FSA Warns Activist Hedge Funds On Tactics

Discussion in 'Wall St. News' started by crgarcia, May 28, 2007.

  1. By Bill McIntosh, Senior Financial Correspondent | Friday, May 25, 2007

    LONDON (HedgeWorld.com)—The Financial Services Authority, Britain's financial watchdog, has warned activist hedge funds that collusion could be an offense under its market abuse directives, but has also made clear that such investors are a legitimate part of the financial markets.

    The regulator's comments on activism were delivered in a publication titled Markets Division: Newsletter on Market Conduct and Transaction Reporting Issues. The FSA newsletter can be accessed here. The missive comes amid unprecedented growth in European activist hedge funds and a corresponding increase in their public profile, notably in the role of The Children's Investment Fund putting ABN Amro in play and contesting a possible takeover by Barclays.

    "We don't think our market abuse powers should be relevant where market professionals are looking to take advantage of their own expert analysis of otherwise publicly available information," the FSA said. It noted, however, that "we might reach different conclusions if other participants also come to trade on the basis of another participant's strategy."

    Managers contacted by HedgeWorld were ambivalent about the FSA's intervention. Noting that the regulator had been asked by funds to clarify its thinking, one manager of a long/short equity fund that abjures activism termed the clarification "constructive." Other managers, however, had a mixed view. They acknowledged that collusion to escape disclosure requirements on stake sizes as so-called concert parties is an obvious no-no. However, they expressed some confusion about the perceived stricture against trading on another participant's strategy, especially if it was a matter of public knowledge.

    The FSA also addressed the potential for abuse in the case of a participant generating a rumor in the knowledge that it was false in order to take advantage of short-term movements in the price of a security. The regulator noted that market participants are required to take "reasonable care" not to send "deceptive signals about their intentions." The determination of market abuse would take account of whether a "reasonable person" could or should know that information was misleading.

    The strictures did not, however, address one of the key factors in the activist's tactical playbook: the use of contracts for difference to build stakes while avoiding disclosure that is normally required when a holding in a security passes 3%. The FSA currently is preparing a discussion paper on this issue that is expected to be published in July. It already has amended the rules on CFDs requiring buyers to declare at the 1% level once a target company is the subject of an approach and comes under the jurisdiction of the U.K. Takeover Panel.

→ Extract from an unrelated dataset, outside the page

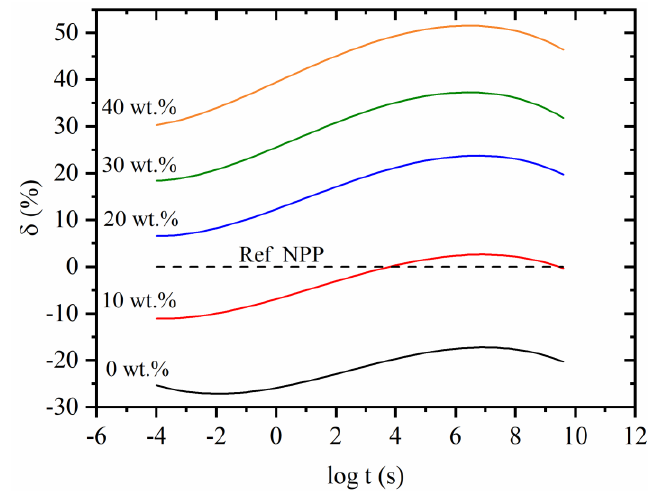
Figure 8. Creep compliance of composites with recycled (RPP) matrix relative to neat (NPP) matrix at 𝑇 𝑟𝑒𝑓 = 20 °C .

    In the same publication, the regulator also clarified the procedures investment banks should follow in executing block trades (so-called bought deals) on large chunks of a security. The FSA noted that it has received representations from banks that some firms, who have been made insiders about a potential block, have sold before the trade became public, hurting the market in that issue. "We believe that such selling by third parties could amount to insider dealing, and we would consider taking action in these circumstances," it said.

    Precedent shows that the FSA has a strong hand in this area. Last year, it won two prosecutions against GLG Partners LLP and its former star trader Philippe Jabre Previous HedgeWorld Story involving trading violations.